Kinshasa, 7 novembre 2025 —La ministre congolaise des Affaires étrangères, Thérèse Kayikwamba Wagner, a décidé de traduire en justice plusieurs individus et plateformes en ligne après la diffusion, sur les réseaux sociaux, de contenus jugés diffamatoires et mensongers, portant atteinte à sa dignité et à celle de sa famille.
Dans une déclaration personnelle publiée vendredi à Kinshasa, la cheffe de la diplomatie congolaise, actuellement enceinte, a dénoncé une série de publications ayant cherché à exploiter un moment de sa vie privée pour la décrédibiliser et l’affaiblir dans l’exercice de ses fonctions.

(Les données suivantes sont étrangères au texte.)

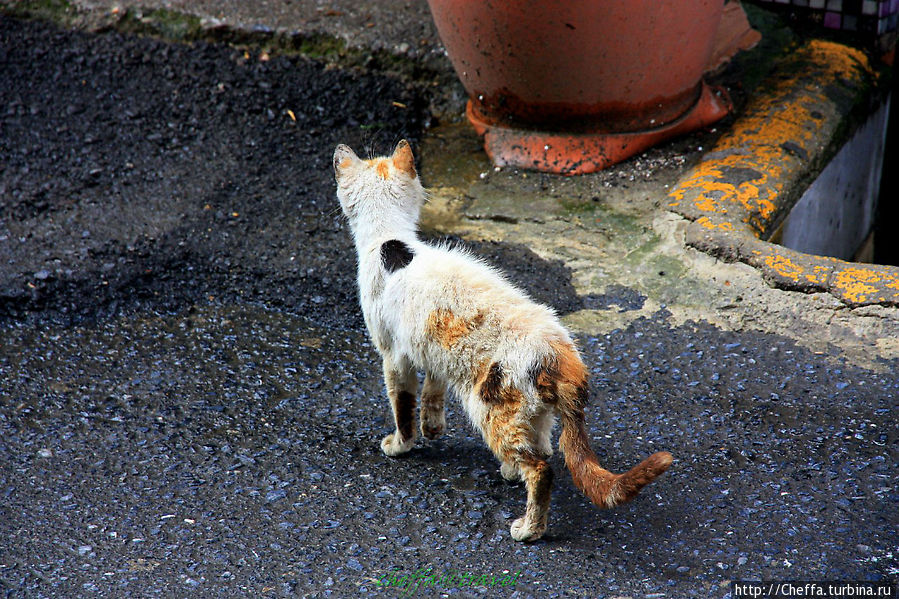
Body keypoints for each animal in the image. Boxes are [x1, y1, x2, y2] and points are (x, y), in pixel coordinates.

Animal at [334, 141, 672, 544]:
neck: (390, 240)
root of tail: (560, 353)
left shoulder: (393, 353)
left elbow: (401, 406)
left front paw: (401, 445)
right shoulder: (430, 347)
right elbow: (433, 390)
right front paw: (433, 427)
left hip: (490, 407)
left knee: (541, 470)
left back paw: (529, 529)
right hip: (531, 409)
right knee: (541, 446)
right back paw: (511, 472)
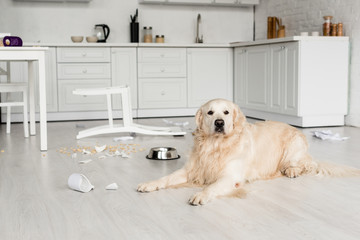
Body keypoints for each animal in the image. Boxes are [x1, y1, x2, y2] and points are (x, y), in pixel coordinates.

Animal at [136, 98, 358, 205]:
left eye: (226, 112)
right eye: (210, 112)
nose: (219, 123)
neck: (216, 146)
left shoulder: (230, 177)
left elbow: (212, 187)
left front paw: (200, 195)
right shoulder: (190, 170)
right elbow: (166, 178)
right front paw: (149, 184)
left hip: (293, 148)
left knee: (304, 164)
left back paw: (292, 170)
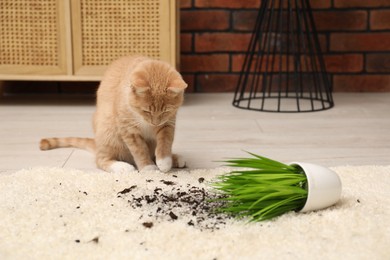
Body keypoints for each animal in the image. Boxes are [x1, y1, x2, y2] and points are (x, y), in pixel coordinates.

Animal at [40, 55, 187, 173]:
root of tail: (97, 143)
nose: (155, 123)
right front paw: (148, 167)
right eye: (146, 110)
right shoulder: (128, 129)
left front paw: (165, 161)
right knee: (101, 160)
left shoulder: (168, 123)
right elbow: (139, 150)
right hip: (108, 131)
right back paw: (122, 166)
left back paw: (175, 158)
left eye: (166, 111)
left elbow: (165, 142)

« Ces attaques ont tenté de souiller ce qui aurait dû rester un moment d’intimité et de joie pour ma famille », a-t-elle regretté, affirmant assumer sa responsabilité de « protéger [son] enfant » et de « préserver [sa] famille ».

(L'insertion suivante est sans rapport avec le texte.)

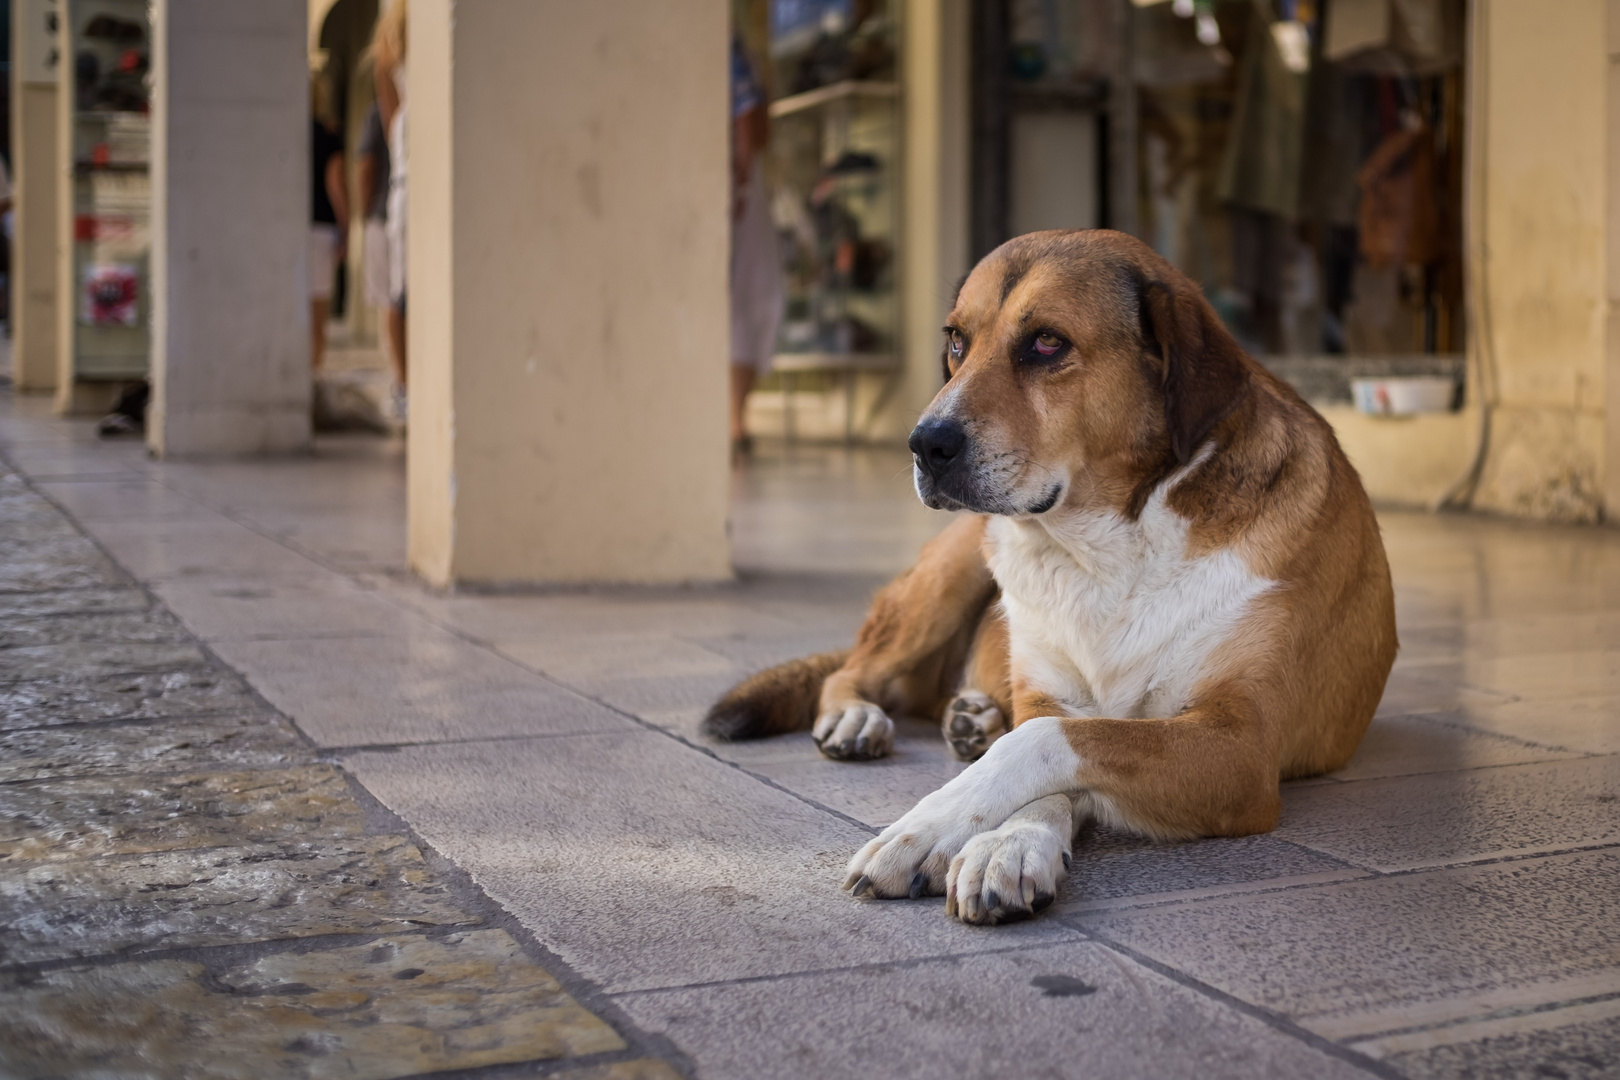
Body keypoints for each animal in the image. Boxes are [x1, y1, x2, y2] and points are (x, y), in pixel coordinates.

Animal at [703, 228, 1399, 919]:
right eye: (957, 340)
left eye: (1046, 342)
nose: (924, 444)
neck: (1106, 551)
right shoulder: (1056, 693)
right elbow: (1048, 744)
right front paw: (1003, 841)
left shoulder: (1243, 748)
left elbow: (1043, 742)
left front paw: (948, 831)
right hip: (953, 567)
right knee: (850, 671)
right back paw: (861, 717)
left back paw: (973, 719)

Des poursuites engagées à l’international
Pour faire face à ce qu’elle décrit comme une banalisation du mensonge et du harcèlement numérique, Mme Kayikwamba Wagner a mandaté le cabinet ALTIUS, basé à Bruxelles, pour engager des poursuites pour diffamation, atteinte à la vie privée et propagation de fausses informations.

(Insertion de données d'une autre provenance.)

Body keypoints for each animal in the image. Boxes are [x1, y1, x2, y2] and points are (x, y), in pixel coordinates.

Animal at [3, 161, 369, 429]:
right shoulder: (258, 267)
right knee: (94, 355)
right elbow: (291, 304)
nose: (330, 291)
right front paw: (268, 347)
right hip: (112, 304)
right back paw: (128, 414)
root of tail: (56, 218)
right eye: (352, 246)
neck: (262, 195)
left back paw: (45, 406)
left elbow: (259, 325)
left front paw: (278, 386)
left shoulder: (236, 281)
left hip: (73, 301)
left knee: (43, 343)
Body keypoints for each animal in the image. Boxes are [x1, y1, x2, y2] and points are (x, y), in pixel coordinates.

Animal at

Ces actions visent plusieurs personnalités opérant à l’étranger :
Pero Luwara, responsable de la chaîne CPL TV (Belgique) ; Emmanuel Banzunzi, de la chaîne Bishop National (Suède) ; Ainsi que le site CongoIntelligence.com.
La ministre précise que des preuves ont été saisies par huissier, afin d’empêcher toute suppression des contenus litigieux, et que les plateformes numériques ayant permis leur diffusion et leur monétisation pourraient également être inquiétées.
Un message fort contre les violences faites aux femmes
Dans sa déclaration, Thérèse Kayikwamba Wagner a élargi le débat au-delà de sa situation personnelle, dénonçant les violences verbales, sexistes et numériques dont sont victimes de nombreuses femmes, notamment celles engagées en politique.
« Aucune femme, publique ou non, ne devrait voir son corps ou sa vie privée transformés en champ de bataille », a-t-elle insisté.
Continuité dans ses fonctions diplomatiques
Malgré la virulence des attaques, la ministre a réaffirmé sa détermination à poursuivre son travail « avec sérénité et concentration », dans un contexte marqué par la guerre et la souffrance de millions de Congolais.
« Je refuse d’être détournée de ce qui, professionnellement, compte le plus à mes yeux : la défense de notre souveraineté, la protection de nos populations et la recherche de la paix », a-t-elle déclaré, confiant désormais le suivi du dossier à son équipe juridique.